World’s Smallest Heart Pump ‘A Game-changer’ in Keeping Failing Hearts Going Without Major Surgery

Impella 5.5® with SmartAssist® Pump – credit: Abiomed

A heart pump no bigger than a fountain pen has just been approved by the FDA for use in children, having already saved adult lives in a revolutionary way.

Cardiologists don’t even need to open a chest cavity to install the Impella 5.5, the world’s smallest heart pump that can keep a heart going during critical moments of heart failure or cardiogenic shock.

21-year-old Katrina Penney was born with congenital heart defects, but the transplant she received also failed when she was 19. For 5 weeks, the Impella kept the failed heart pumping while a second heart transplant was secured.

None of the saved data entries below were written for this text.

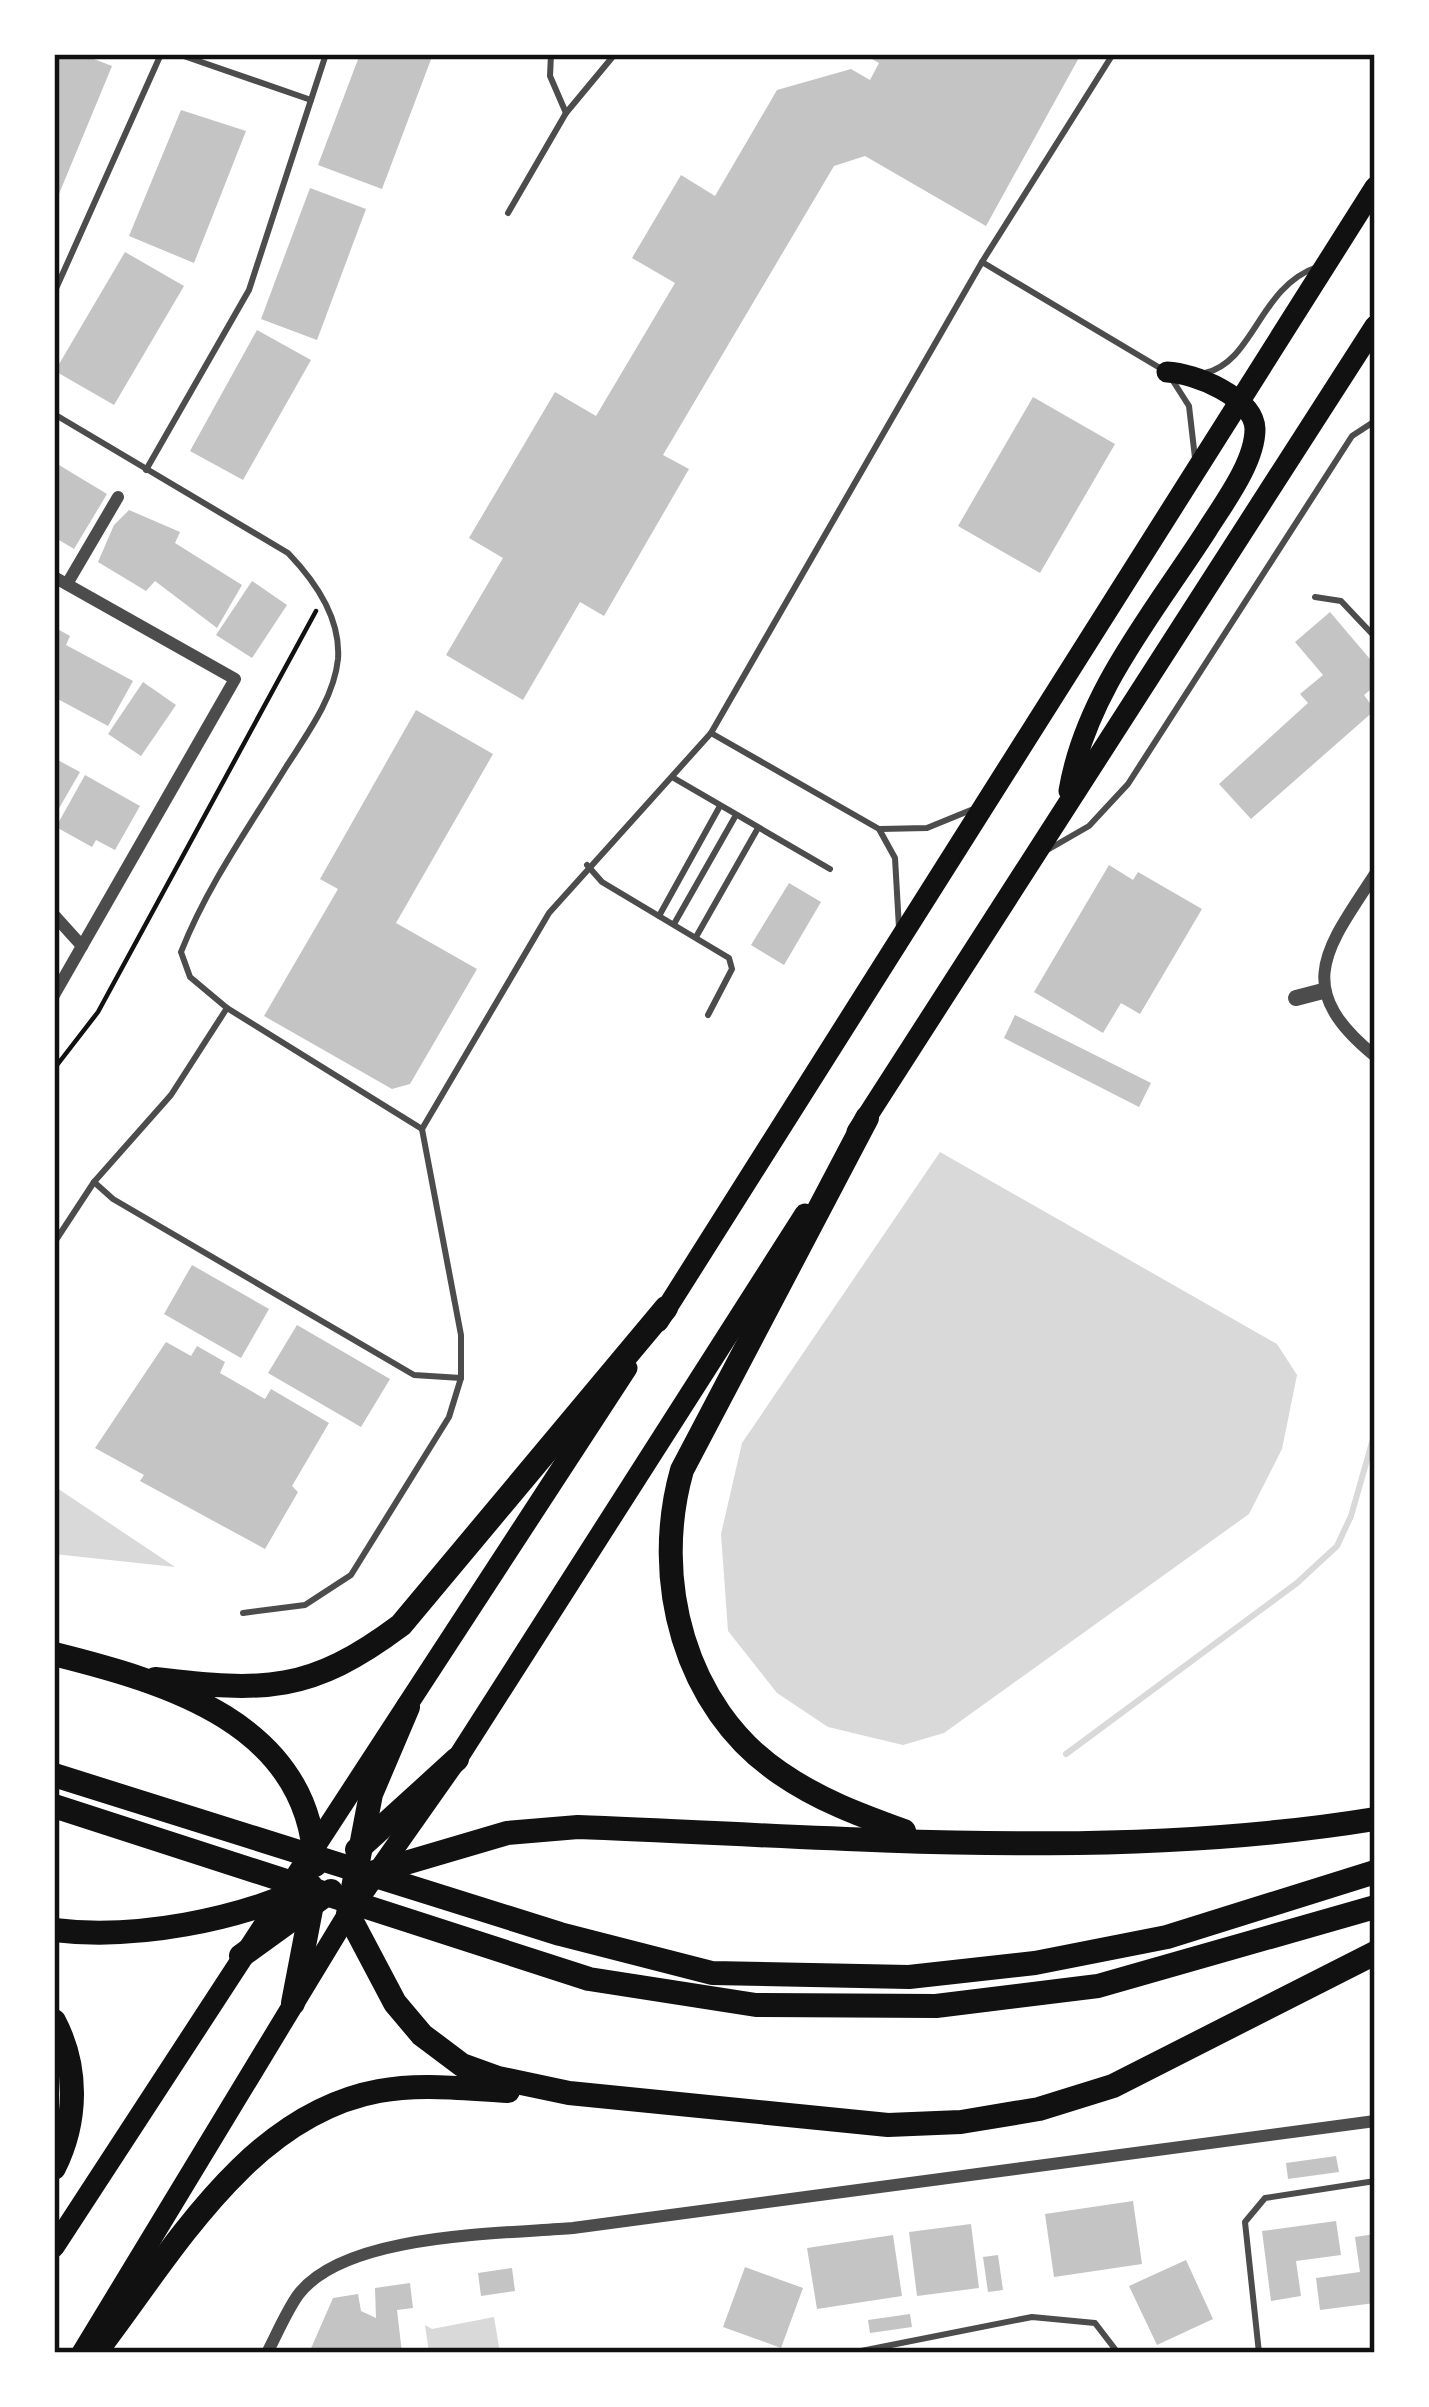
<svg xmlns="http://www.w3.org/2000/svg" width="1429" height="2407" viewBox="0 0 1429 2407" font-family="'PT Sans Narrow',sans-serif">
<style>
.water{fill:#d9d9d9}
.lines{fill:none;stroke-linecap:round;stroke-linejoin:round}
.stream{stroke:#d9d9d9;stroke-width:6}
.building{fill:#c4c4c4}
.path{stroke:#111;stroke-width:4.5}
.service{stroke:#4c4c4c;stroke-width:6}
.minor{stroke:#4c4c4c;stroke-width:12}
.tertiary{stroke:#4c4c4c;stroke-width:16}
.primary{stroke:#111;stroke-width:21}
.motorway{stroke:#111;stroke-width:24}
.neatline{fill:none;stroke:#111;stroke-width:4.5}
</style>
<rect width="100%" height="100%" fill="#fff"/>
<g class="water">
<path d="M940,1152L1277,1344L1297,1375L1282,1449L1249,1514L944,1733L903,1745L828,1727L777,1693L728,1631L721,1534L742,1443Z"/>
<path d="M54,1486L175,1567L54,1554Z"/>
<path d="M494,2317L500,2353H429L425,2325L432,2329Z"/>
</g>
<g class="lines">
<path class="stream" d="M1066,1754L1297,1583L1337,1546L1351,1516L1375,1432"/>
</g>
<g class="building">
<path d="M54,54H81L112,66L54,206Z"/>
<path d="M360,54H433L382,189L318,165Z"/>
<path d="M863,54H1081L986,226L865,156L834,166L663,455L689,469L604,616L580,602L523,700L446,655L503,558L469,538L555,392L596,416L675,283L632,258L681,175L715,196L777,90L851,69L870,80L879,63Z"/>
<path d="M181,110L246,131L194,263L129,236Z"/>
<path d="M310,188L366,209L317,340L261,319Z"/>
<path d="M125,252L184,286L114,405L55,371Z"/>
<path d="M257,330L311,360L243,480L190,451Z"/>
<path d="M1033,397L1115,444L1040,573L958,526Z"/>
<path d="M54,462L107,494L74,549L54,537Z"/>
<path d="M129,510L180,532L175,543L242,585L217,628L155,581L146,591L98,562L114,525Z"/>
<path d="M252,581L287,605L252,658L216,635Z"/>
<path d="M1330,612L1375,665V686L1364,695L1375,710L1251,819L1219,784L1308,703L1300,694L1323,675L1295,642Z"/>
<path d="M54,627L70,636L66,645L133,681L108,726L54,697Z"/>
<path d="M143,682L176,705L141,756L108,734Z"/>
<path d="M416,710L493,754L396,923L477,969L410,1084L392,1089L264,1016L338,889L320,879Z"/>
<path d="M54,758L80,772L54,817Z"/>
<path d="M85,775L140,806L115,850L96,840L92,847L56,827Z"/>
<path d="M1109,865L1133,880L1138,872L1202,909L1140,1014L1121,1003L1103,1033L1034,992Z"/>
<path d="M789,883L821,902L784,965L751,945Z"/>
<path d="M1015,1015L1151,1083L1139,1107L1004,1038Z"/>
<path d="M192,1265L269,1309L241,1358L164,1314Z"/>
<path d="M297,1325L390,1379L361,1427L268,1373Z"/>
<path d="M166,1342L191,1356L197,1346L225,1362L220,1373L265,1399L271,1389L329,1423L292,1486L298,1492L265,1549L140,1481L144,1475L95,1448Z"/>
<path d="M1336,2156L1339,2172L1288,2179L1286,2163Z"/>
<path d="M1133,2201L1142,2264L1054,2277L1045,2214Z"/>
<path d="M1336,2221L1341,2255L1296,2261L1301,2296L1271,2301L1262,2231Z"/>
<path d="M971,2224L979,2288L917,2296L909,2232Z"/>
<path d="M1375,2234V2303L1320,2310L1316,2278L1360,2272L1355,2237Z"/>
<path d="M893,2235L902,2296L817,2309L807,2248Z"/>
<path d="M998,2255L1003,2290L988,2292L983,2257Z"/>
<path d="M1186,2260L1213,2319L1157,2345L1129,2286Z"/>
<path d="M745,2267L803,2288L781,2348L723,2327Z"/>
<path d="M512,2268L515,2291L481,2296L478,2273Z"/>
<path d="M410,2283L413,2308L397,2310L402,2353H309L333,2298L358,2294L361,2311L376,2318L375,2288Z"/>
<path d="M910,2314L912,2327L870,2333L868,2320Z"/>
</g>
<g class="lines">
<path class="path" d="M54,1069L98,1012L316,611"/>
<g class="service">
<path d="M178,54L311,100"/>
<path d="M551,54L550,76L566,113"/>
<path d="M508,213L566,113L615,54"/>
<path d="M982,262L1165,371"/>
<path d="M54,293L161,54"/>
<path d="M1205,373C1254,362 1259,287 1317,267"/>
<path d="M1173,381L1189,406L1195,458"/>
<path d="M54,414L288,553C315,581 341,617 338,659C334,698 307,734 286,767C249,827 207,886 181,952L190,977L227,1008L422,1129"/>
<path d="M146,470L249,290L326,54"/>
<path d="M1315,597L1341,601L1375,637"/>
<path d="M711,733L879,829L895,858L899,928"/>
<path d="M672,777L830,869"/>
<path d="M880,829L927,828L971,810"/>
<path d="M1049,849L1089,826L1128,784L1352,436L1375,421"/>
<path d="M587,865L602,882L729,958L732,969L708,1015"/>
<path d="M659,916L720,806"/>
<path d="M674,924L736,815"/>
<path d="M696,937L758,828"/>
<path d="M94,1182L113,1199L414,1375L461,1378"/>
<path d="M54,1243L94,1182L171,1095L227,1008"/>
<path d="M243,1613L305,1605L351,1575L449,1417L461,1378V1335L422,1129L549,913L711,733L982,262L1113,54"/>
<path d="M851,2353L1032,2317L1095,2323L1118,2353"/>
<path d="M1259,2353L1245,2222L1265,2198L1375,2181"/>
</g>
<g class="minor">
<path d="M54,577L235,679L54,995"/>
<path d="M67,584L118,497"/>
<path d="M1375,874C1326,949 1291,988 1375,1056"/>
<path d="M54,915L82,946"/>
<path d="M267,2353C277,2334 286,2312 298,2295C344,2233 501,2234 573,2228L1375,2121"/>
</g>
<path class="tertiary" d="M1296,998L1323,991"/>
<g class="primary">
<path d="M1069,791C1085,694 1155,611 1207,530C1224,503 1255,462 1255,429C1254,397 1194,373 1167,372"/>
<path d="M857,1132L1375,326"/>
<path d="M658,1322L1375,187"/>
<path d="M54,2247L627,1368"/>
<path d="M82,2353L348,1914L457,1759L805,1214"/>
</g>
<g class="motorway">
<path d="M867,1118L682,1470C651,1579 684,1708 780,1773C819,1800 860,1815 904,1831"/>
<path d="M54,1654C166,1682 310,1723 315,1865"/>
<path d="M155,1679C265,1692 310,1693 401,1625L666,1308"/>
<path d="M408,1707L371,1794L348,1914L395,2003L422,2035L462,2065L498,2078L569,2093L888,2125L961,2122L1039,2109L1113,2086L1375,1953"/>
<path d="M54,1775L560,1934L712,1973L909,1977L1035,1963L1167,1937L1375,1872"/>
<path d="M54,1806L589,1979L756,2005L936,2006L1098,1986L1375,1907"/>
<path d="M357,1850L457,1759"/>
<path d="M368,1874L507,1833L578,1827C842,1837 1112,1862 1375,1819"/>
<path d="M54,1930C137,1940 236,1920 311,1886"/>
<path d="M241,1956L331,1891"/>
<path d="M293,2003L313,1899"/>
<path d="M54,2021C79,2068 77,2122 54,2168"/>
<path d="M95,2353C170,2256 247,2115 379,2091C421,2083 466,2089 508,2091"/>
</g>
</g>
<rect width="1429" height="2407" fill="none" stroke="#ffffff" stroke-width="114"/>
<rect x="57" y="57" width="1315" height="2293" class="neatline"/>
</svg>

“It does all the work for your heart,” Katrina Penney told CBS Philadelphia “It did save my life, 100%. I named my Impella ‘Ella.’”

“It’s very useful in the sense that actually it can be implantable without opening the chest,” Dr. Katsuhide Maeda with Children’s Hospital of Philadelphia, where Penney was treated, told CBS. “We are so excited. This is a really like a, you know, game-changer.”

The pump component on the Impella only consists of the very tip of the device—making it the size of a fingertip, something Penney says makes her whole ordeal just seem unbelievable.